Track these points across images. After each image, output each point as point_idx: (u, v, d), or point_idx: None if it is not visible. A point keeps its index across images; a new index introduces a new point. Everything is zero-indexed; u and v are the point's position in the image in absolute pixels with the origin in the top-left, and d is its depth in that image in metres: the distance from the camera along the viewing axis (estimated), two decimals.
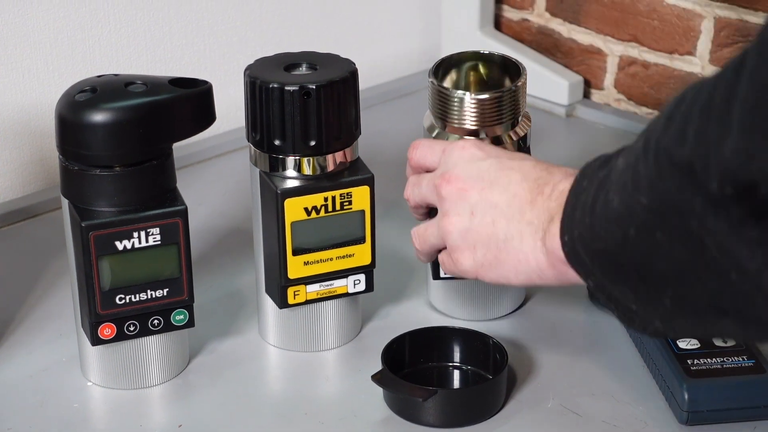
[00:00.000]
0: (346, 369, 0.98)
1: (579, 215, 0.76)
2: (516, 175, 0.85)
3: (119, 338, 0.91)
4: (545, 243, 0.81)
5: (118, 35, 1.27)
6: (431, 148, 0.92)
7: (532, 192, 0.83)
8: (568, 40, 1.46)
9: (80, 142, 0.87)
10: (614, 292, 0.75)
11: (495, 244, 0.84)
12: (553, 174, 0.84)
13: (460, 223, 0.86)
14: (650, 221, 0.68)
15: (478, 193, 0.85)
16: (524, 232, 0.82)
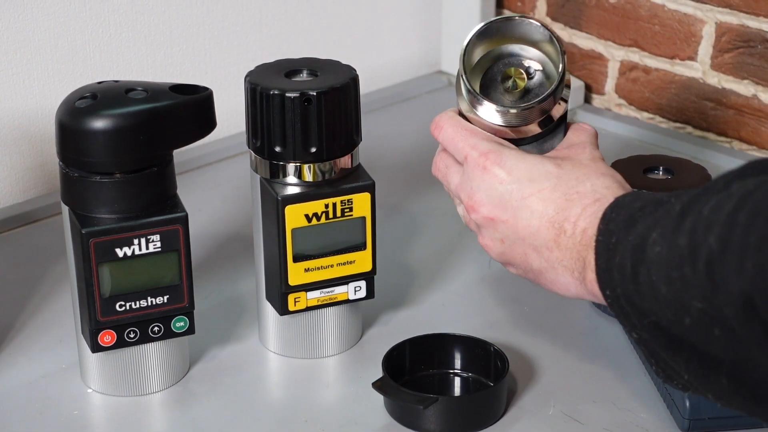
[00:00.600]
0: (346, 376, 0.98)
1: (618, 277, 0.75)
2: (537, 205, 0.83)
3: (119, 345, 0.91)
4: (586, 286, 0.80)
5: (119, 41, 1.27)
6: (454, 144, 0.88)
7: (554, 228, 0.82)
8: (569, 44, 1.46)
9: (80, 148, 0.87)
10: (662, 356, 0.74)
11: (532, 272, 0.85)
12: (572, 204, 0.82)
13: (494, 248, 0.86)
14: (706, 318, 0.67)
15: (504, 225, 0.85)
16: (557, 268, 0.83)
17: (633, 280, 0.73)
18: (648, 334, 0.74)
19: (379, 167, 1.04)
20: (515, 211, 0.84)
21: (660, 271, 0.70)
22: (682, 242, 0.68)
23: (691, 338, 0.70)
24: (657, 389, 0.94)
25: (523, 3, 1.49)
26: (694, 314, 0.68)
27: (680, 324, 0.70)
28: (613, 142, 1.37)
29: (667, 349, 0.73)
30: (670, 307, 0.70)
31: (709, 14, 1.32)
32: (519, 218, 0.84)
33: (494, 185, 0.85)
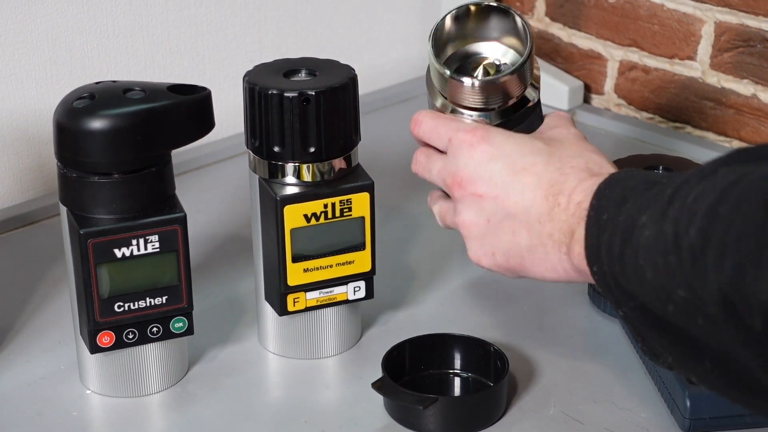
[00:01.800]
0: (346, 376, 0.98)
1: (605, 255, 0.74)
2: (529, 179, 0.82)
3: (118, 346, 0.91)
4: (572, 260, 0.79)
5: (117, 41, 1.27)
6: (436, 131, 0.87)
7: (548, 201, 0.80)
8: (569, 44, 1.46)
9: (78, 149, 0.87)
10: (648, 336, 0.74)
11: (518, 253, 0.82)
12: (567, 177, 0.81)
13: (477, 229, 0.84)
14: (689, 308, 0.66)
15: (492, 201, 0.83)
16: (547, 244, 0.80)
17: (619, 261, 0.72)
18: (633, 314, 0.73)
19: (378, 167, 1.04)
20: (506, 186, 0.82)
21: (647, 256, 0.69)
22: (668, 230, 0.67)
23: (676, 323, 0.69)
24: (657, 389, 0.93)
25: (522, 3, 1.48)
26: (678, 302, 0.67)
27: (664, 310, 0.69)
28: (613, 142, 1.36)
29: (653, 330, 0.72)
30: (655, 293, 0.69)
31: (709, 14, 1.32)
32: (510, 193, 0.82)
33: (483, 161, 0.83)
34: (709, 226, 0.64)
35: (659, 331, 0.71)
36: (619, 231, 0.73)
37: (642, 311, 0.72)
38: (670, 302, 0.68)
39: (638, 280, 0.70)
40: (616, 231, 0.73)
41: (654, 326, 0.72)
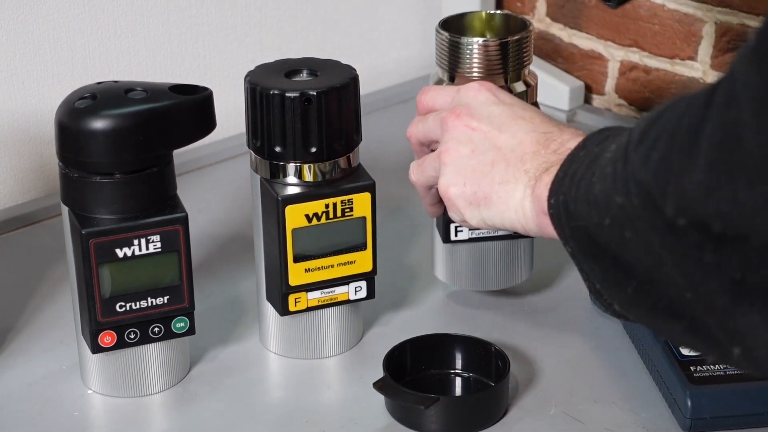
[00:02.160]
0: (347, 376, 0.98)
1: (567, 183, 0.77)
2: (526, 124, 0.85)
3: (120, 346, 0.91)
4: (534, 190, 0.81)
5: (118, 41, 1.27)
6: (444, 90, 0.92)
7: (538, 143, 0.83)
8: (569, 45, 1.46)
9: (80, 149, 0.87)
10: (584, 266, 0.76)
11: (489, 184, 0.84)
12: (563, 132, 0.84)
13: (458, 157, 0.86)
14: (622, 219, 0.69)
15: (483, 134, 0.85)
16: (519, 179, 0.83)
17: (577, 184, 0.75)
18: (577, 243, 0.75)
19: (380, 167, 1.04)
20: (501, 126, 0.85)
21: (601, 172, 0.72)
22: (623, 141, 0.70)
23: (609, 242, 0.71)
24: (659, 389, 0.93)
25: (522, 3, 1.48)
26: (614, 211, 0.69)
27: (602, 226, 0.71)
28: None
29: (590, 257, 0.74)
30: (598, 207, 0.71)
31: (709, 14, 1.32)
32: (503, 131, 0.85)
33: (485, 102, 0.87)
34: (649, 126, 0.67)
35: (595, 257, 0.74)
36: (587, 160, 0.75)
37: (584, 236, 0.74)
38: (608, 215, 0.70)
39: (586, 198, 0.73)
40: (585, 161, 0.76)
41: (590, 253, 0.74)
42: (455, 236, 0.99)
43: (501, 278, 1.03)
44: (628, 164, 0.68)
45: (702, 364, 0.91)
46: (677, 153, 0.63)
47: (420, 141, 0.92)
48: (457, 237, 0.99)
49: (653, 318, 0.71)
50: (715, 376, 0.89)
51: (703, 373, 0.90)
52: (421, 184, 0.92)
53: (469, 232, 0.99)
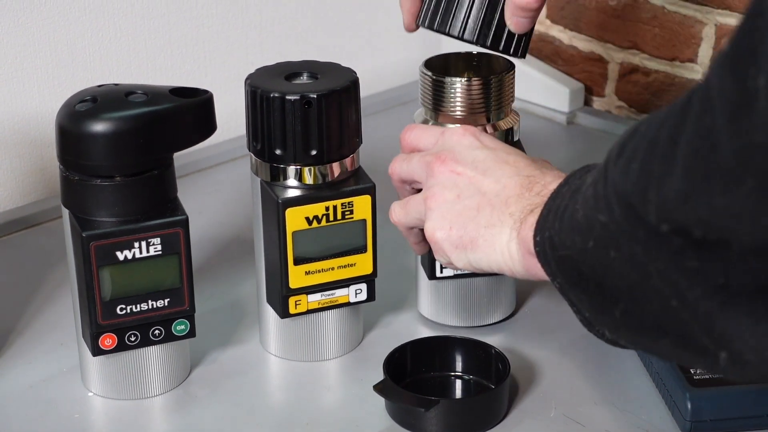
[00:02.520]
0: (347, 379, 0.98)
1: (551, 219, 0.78)
2: (510, 168, 0.86)
3: (120, 348, 0.91)
4: (519, 232, 0.82)
5: (118, 44, 1.27)
6: (428, 131, 0.93)
7: (522, 187, 0.85)
8: (569, 47, 1.46)
9: (81, 152, 0.87)
10: (572, 297, 0.78)
11: (474, 228, 0.85)
12: (546, 174, 0.86)
13: (444, 202, 0.87)
14: (606, 239, 0.70)
15: (468, 179, 0.86)
16: (505, 222, 0.84)
17: (560, 216, 0.76)
18: (563, 275, 0.77)
19: (379, 170, 1.04)
20: (486, 170, 0.86)
21: (583, 197, 0.73)
22: (602, 164, 0.71)
23: (594, 266, 0.72)
24: (658, 391, 0.93)
25: None
26: (597, 231, 0.70)
27: (586, 250, 0.72)
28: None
29: (577, 287, 0.76)
30: (582, 232, 0.72)
31: (709, 16, 1.32)
32: (487, 176, 0.86)
33: (470, 147, 0.88)
34: (627, 140, 0.68)
35: (581, 287, 0.75)
36: (570, 193, 0.77)
37: (568, 265, 0.75)
38: (591, 237, 0.71)
39: (570, 226, 0.74)
40: (568, 194, 0.77)
41: (577, 283, 0.75)
42: (441, 273, 0.99)
43: (485, 314, 1.03)
44: (608, 181, 0.68)
45: None
46: (656, 160, 0.64)
47: (402, 179, 0.93)
48: (442, 273, 0.99)
49: (641, 337, 0.72)
50: (715, 379, 0.90)
51: (703, 376, 0.90)
52: (403, 226, 0.93)
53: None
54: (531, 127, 1.37)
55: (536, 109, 1.43)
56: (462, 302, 1.02)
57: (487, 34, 0.93)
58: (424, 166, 0.89)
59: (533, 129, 1.38)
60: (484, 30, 0.93)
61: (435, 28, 0.94)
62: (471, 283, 1.01)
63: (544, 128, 1.41)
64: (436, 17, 0.94)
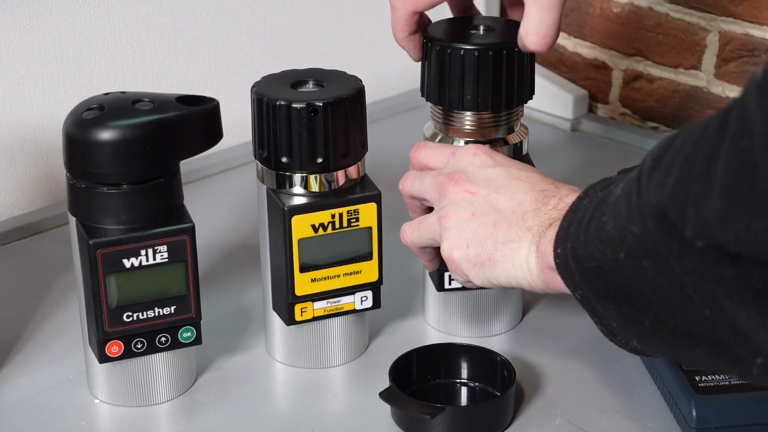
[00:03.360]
0: (353, 386, 0.98)
1: (574, 231, 0.78)
2: (523, 184, 0.87)
3: (127, 356, 0.91)
4: (538, 246, 0.82)
5: (124, 52, 1.28)
6: (439, 149, 0.93)
7: (537, 201, 0.85)
8: (573, 54, 1.46)
9: (88, 159, 0.87)
10: (598, 308, 0.77)
11: (492, 245, 0.85)
12: (560, 188, 0.86)
13: (459, 221, 0.87)
14: (639, 249, 0.70)
15: (483, 198, 0.87)
16: (523, 237, 0.84)
17: (585, 228, 0.76)
18: (588, 286, 0.76)
19: (385, 177, 1.04)
20: (499, 188, 0.87)
21: (612, 209, 0.73)
22: (634, 175, 0.70)
23: (623, 277, 0.72)
24: (664, 398, 0.94)
25: None
26: (629, 243, 0.70)
27: (617, 261, 0.72)
28: (617, 151, 1.37)
29: (604, 298, 0.75)
30: (612, 243, 0.72)
31: (713, 23, 1.33)
32: (502, 193, 0.86)
33: (482, 166, 0.88)
34: (662, 153, 0.67)
35: (609, 297, 0.75)
36: (593, 205, 0.76)
37: (595, 276, 0.75)
38: (622, 249, 0.71)
39: (598, 238, 0.74)
40: (590, 206, 0.77)
41: (604, 293, 0.75)
42: (449, 285, 0.99)
43: (492, 324, 1.03)
44: (642, 192, 0.68)
45: (707, 374, 0.91)
46: (693, 178, 0.63)
47: (412, 196, 0.93)
48: (451, 285, 0.99)
49: (673, 347, 0.72)
50: (721, 386, 0.90)
51: (708, 383, 0.90)
52: (415, 246, 0.93)
53: None
54: (535, 134, 1.37)
55: (540, 116, 1.43)
56: (469, 313, 1.02)
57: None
58: (437, 186, 0.89)
59: (537, 136, 1.38)
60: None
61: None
62: (478, 294, 1.01)
63: (548, 135, 1.41)
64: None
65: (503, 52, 0.93)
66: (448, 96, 0.94)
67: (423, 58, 0.96)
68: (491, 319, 1.03)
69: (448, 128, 0.97)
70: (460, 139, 0.96)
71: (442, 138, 0.97)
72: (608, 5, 1.41)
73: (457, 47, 0.93)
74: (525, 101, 0.97)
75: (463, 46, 0.93)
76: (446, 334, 1.03)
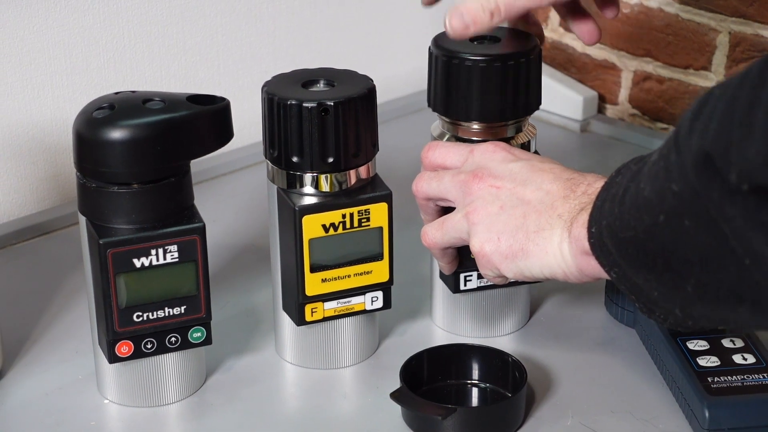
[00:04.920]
0: (363, 386, 0.98)
1: (608, 207, 0.77)
2: (548, 175, 0.87)
3: (136, 356, 0.91)
4: (571, 231, 0.82)
5: (133, 52, 1.27)
6: (455, 148, 0.92)
7: (565, 189, 0.85)
8: (582, 55, 1.46)
9: (98, 159, 0.87)
10: (638, 281, 0.77)
11: (524, 235, 0.85)
12: (586, 176, 0.86)
13: (487, 215, 0.86)
14: (679, 207, 0.70)
15: (509, 191, 0.86)
16: (554, 224, 0.83)
17: (620, 201, 0.76)
18: (625, 259, 0.76)
19: (394, 177, 1.04)
20: (525, 180, 0.86)
21: (648, 175, 0.73)
22: (670, 137, 0.71)
23: (663, 242, 0.72)
24: (676, 400, 0.93)
25: (536, 12, 1.48)
26: (669, 203, 0.70)
27: (656, 225, 0.72)
28: (627, 152, 1.36)
29: (643, 268, 0.75)
30: (650, 207, 0.72)
31: (723, 24, 1.32)
32: (528, 185, 0.86)
33: (504, 161, 0.88)
34: (702, 104, 0.68)
35: (648, 267, 0.75)
36: (626, 180, 0.76)
37: (633, 248, 0.75)
38: (661, 212, 0.71)
39: (635, 204, 0.74)
40: (624, 181, 0.77)
41: (643, 263, 0.75)
42: (464, 286, 0.99)
43: (500, 324, 1.03)
44: (681, 147, 0.68)
45: (720, 375, 0.90)
46: (736, 121, 0.64)
47: (429, 197, 0.92)
48: (466, 287, 0.99)
49: (718, 309, 0.72)
50: (733, 387, 0.89)
51: (720, 384, 0.90)
52: (439, 247, 0.92)
53: (478, 281, 0.99)
54: (545, 135, 1.37)
55: (550, 117, 1.43)
56: (477, 313, 1.02)
57: None
58: (459, 185, 0.89)
59: (547, 137, 1.38)
60: None
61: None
62: (486, 294, 1.01)
63: (558, 136, 1.40)
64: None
65: (510, 61, 0.93)
66: (454, 107, 0.95)
67: (429, 69, 0.96)
68: (499, 319, 1.02)
69: (455, 128, 0.97)
70: (470, 137, 0.96)
71: (449, 138, 0.97)
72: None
73: (463, 57, 0.93)
74: (531, 111, 0.97)
75: (469, 56, 0.93)
76: (454, 335, 1.03)
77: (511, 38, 0.97)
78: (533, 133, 0.99)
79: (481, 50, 0.94)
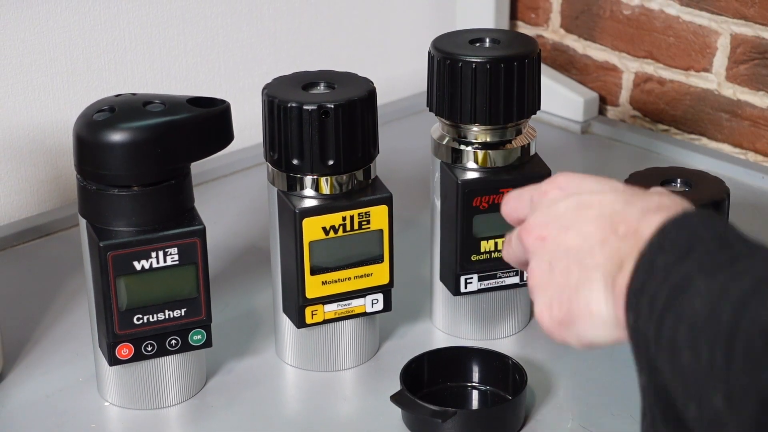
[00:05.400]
0: (364, 389, 0.98)
1: (645, 312, 0.65)
2: (591, 212, 0.74)
3: (137, 358, 0.91)
4: (615, 294, 0.69)
5: (134, 54, 1.27)
6: (520, 198, 0.81)
7: (604, 230, 0.72)
8: (583, 56, 1.46)
9: (98, 161, 0.87)
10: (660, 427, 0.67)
11: (567, 297, 0.72)
12: (631, 209, 0.72)
13: (540, 275, 0.76)
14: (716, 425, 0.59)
15: (554, 241, 0.75)
16: (593, 279, 0.71)
17: (657, 325, 0.64)
18: (652, 392, 0.66)
19: (394, 180, 1.04)
20: (569, 224, 0.74)
21: (688, 336, 0.61)
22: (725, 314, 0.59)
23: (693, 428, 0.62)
24: None
25: (537, 15, 1.49)
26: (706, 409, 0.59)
27: (685, 409, 0.61)
28: (628, 154, 1.36)
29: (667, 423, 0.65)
30: (683, 383, 0.61)
31: (724, 26, 1.32)
32: (570, 230, 0.74)
33: (555, 201, 0.76)
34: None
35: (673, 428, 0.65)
36: (668, 285, 0.64)
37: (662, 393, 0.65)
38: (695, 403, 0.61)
39: (670, 356, 0.62)
40: (665, 283, 0.64)
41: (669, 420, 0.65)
42: (464, 288, 0.99)
43: (500, 327, 1.03)
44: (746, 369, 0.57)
45: None
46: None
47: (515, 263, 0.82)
48: (467, 289, 0.99)
49: None
50: None
51: None
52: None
53: (479, 282, 0.99)
54: (545, 136, 1.37)
55: (551, 118, 1.43)
56: (477, 316, 1.02)
57: None
58: (519, 242, 0.78)
59: (548, 138, 1.38)
60: None
61: None
62: (485, 296, 1.01)
63: (559, 138, 1.40)
64: None
65: (513, 63, 0.93)
66: (454, 109, 0.95)
67: (428, 71, 0.96)
68: (499, 322, 1.02)
69: (455, 131, 0.97)
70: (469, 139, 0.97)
71: (449, 140, 0.97)
72: (619, 7, 1.40)
73: (463, 60, 0.93)
74: (531, 114, 0.97)
75: (469, 58, 0.93)
76: (454, 337, 1.02)
77: (510, 41, 0.97)
78: (533, 135, 0.99)
79: (480, 53, 0.94)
━━━━━━━━━━━━━━━━━━━━
Exercise details — Among the entries above, locate the line with "21: (660, 271, 0.70)" and the line with "41: (654, 326, 0.72)". Give those two lines and all lines between them again, exactly, leaving out the pictures.

Written reply —
21: (660, 271, 0.70)
22: (682, 242, 0.68)
23: (691, 338, 0.70)
24: (657, 389, 0.94)
25: (523, 3, 1.49)
26: (694, 314, 0.68)
27: (680, 324, 0.70)
28: (613, 142, 1.37)
29: (667, 349, 0.73)
30: (670, 307, 0.70)
31: (709, 14, 1.32)
32: (519, 218, 0.84)
33: (494, 185, 0.85)
[00:01.800]
0: (346, 376, 0.98)
1: (605, 255, 0.74)
2: (529, 179, 0.82)
3: (118, 346, 0.91)
4: (572, 260, 0.79)
5: (117, 41, 1.27)
6: (436, 131, 0.87)
7: (548, 201, 0.80)
8: (569, 44, 1.46)
9: (78, 149, 0.87)
10: (648, 336, 0.74)
11: (518, 253, 0.82)
12: (567, 177, 0.81)
13: (477, 229, 0.84)
14: (689, 308, 0.66)
15: (492, 201, 0.83)
16: (547, 244, 0.80)
17: (619, 261, 0.72)
18: (633, 314, 0.73)
19: (378, 167, 1.04)
20: (506, 186, 0.82)
21: (647, 256, 0.69)
22: (668, 230, 0.67)
23: (676, 323, 0.69)
24: (657, 389, 0.93)
25: (522, 3, 1.48)
26: (678, 302, 0.67)
27: (664, 310, 0.69)
28: (613, 142, 1.36)
29: (653, 330, 0.72)
30: (655, 293, 0.69)
31: (709, 14, 1.32)
32: (510, 193, 0.82)
33: (483, 161, 0.83)
34: (709, 226, 0.64)
35: (659, 331, 0.71)
36: (619, 231, 0.73)
37: (642, 311, 0.72)
38: (670, 302, 0.68)
39: (638, 280, 0.70)
40: (616, 231, 0.73)
41: (654, 326, 0.72)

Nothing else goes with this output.